BEGIN SUPPLIED PASSAGE

Photo courtesy: Pexels
Photo courtesy: Pexels

India’s bold decision to stay out of the RECP until the needs of India’s small enterprises, farmers, and poorest citizens are properly addressed has dismayed many economists. The Indian government’s fear was that China’s exports to India would harm small producers and farmers just when the government must create more employment in the country and lift incomes.  China and India, the two most populous countries in the world, embarked on new journeys to improve the well-being of their citizens around the same time, about seventy years ago. China has progressed much faster than India. By the early 1990s, its human development indicators (health and education) were already at levels that India has not yet reached. And, by the turn of this century, its GDP was five times larger. 

The West has been hoping that when China becomes rich it will become democratic. Sometimes Indians lament that India should be less democratic so that it could grow its economy faster. When this question was posed to a senior Chinese thought leader fifteen years ago, his answer was that both China and India have the same vision: of prosperity for their citizens. To reach their vision, they must cross a turbulent stream by feeling the stones underfoot (following Deng Xiao Peng’s metaphor). However, India’s and China’s histories are different. They have entered the stream from different places. India’s government emerged from a non-violent, democratic movement; China’s with authoritarian leadership and ‘power that springs from a barrel of a gun’ (as Mao said). Now we are both mid-stream: there is no going back. We must learn to proceed faster along our own paths, he said.

END SUPPLIED PASSAGE

* **SET OF TASKS**
1. In the passage on India and China, how much larger was China's GDP by the turn of this century?
2. Name the groups in the passage on India and China whose needs must be addressed before India will join the RECP.
3. Continue the passage on India and China from its final sentence.

BEGIN INFORMATION

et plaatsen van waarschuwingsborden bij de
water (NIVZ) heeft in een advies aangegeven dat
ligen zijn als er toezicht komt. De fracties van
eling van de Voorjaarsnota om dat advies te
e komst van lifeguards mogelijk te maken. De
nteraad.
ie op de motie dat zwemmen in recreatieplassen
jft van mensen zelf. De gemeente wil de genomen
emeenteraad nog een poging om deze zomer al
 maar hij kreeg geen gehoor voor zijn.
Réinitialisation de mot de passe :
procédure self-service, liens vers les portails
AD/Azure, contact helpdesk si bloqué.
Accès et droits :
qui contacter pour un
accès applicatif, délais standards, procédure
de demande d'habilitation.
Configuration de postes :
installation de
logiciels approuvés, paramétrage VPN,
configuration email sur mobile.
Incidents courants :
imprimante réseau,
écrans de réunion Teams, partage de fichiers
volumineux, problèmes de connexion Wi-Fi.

END INFORMATION
BEGIN INFORMATION

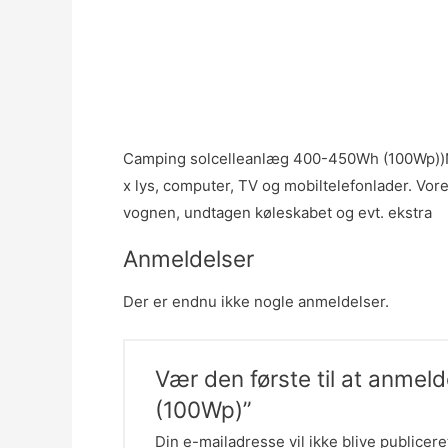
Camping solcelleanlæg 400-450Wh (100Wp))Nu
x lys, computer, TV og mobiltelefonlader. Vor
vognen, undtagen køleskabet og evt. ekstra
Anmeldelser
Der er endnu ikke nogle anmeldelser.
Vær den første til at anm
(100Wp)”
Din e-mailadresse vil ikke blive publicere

END INFORMATION

* **OUTPUTS BY TASK**
1. It was five times larger.

2. Small enterprises, farmers, and the poorest citizens.

3.
Many authoritarian governments around the world have not improved the well-being of their citizens. Therefore, one must look deeper into how governments improve citizens’ well-being. This must be the purpose of all governments, whether democratic or authoritarian, as Tharman Shanmugaratnam, Senior Minister of Singapore’s government said recently. The first requirement for this is that citizens’ well-being, rather than growth of GDP, must be the objective against which all policies must be tested. The Chinese Communist Party demands that local officials address the local needs of citizens’ effectively, as does Singapore’s government. The Chinese government derives its legitimacy from citizens’ satisfaction with their well-being, not from a vote in an election, Shanmugaratnam explained.

India is blessed with diversity. Also, its constitutional structure enables its states to adopt different models of development. Thus, there is a Kerala model, a Gujarat model, and now a ‘common man’s model’ being implemented by the Aam Aadmi Party (AAP) in Delhi. Local, participative governance has been a distinction of Kerala’s model. Kerala has been well ahead of the rest of India and has matched China’s progress in improving human development indicators, in education, health, and women’s inclusion.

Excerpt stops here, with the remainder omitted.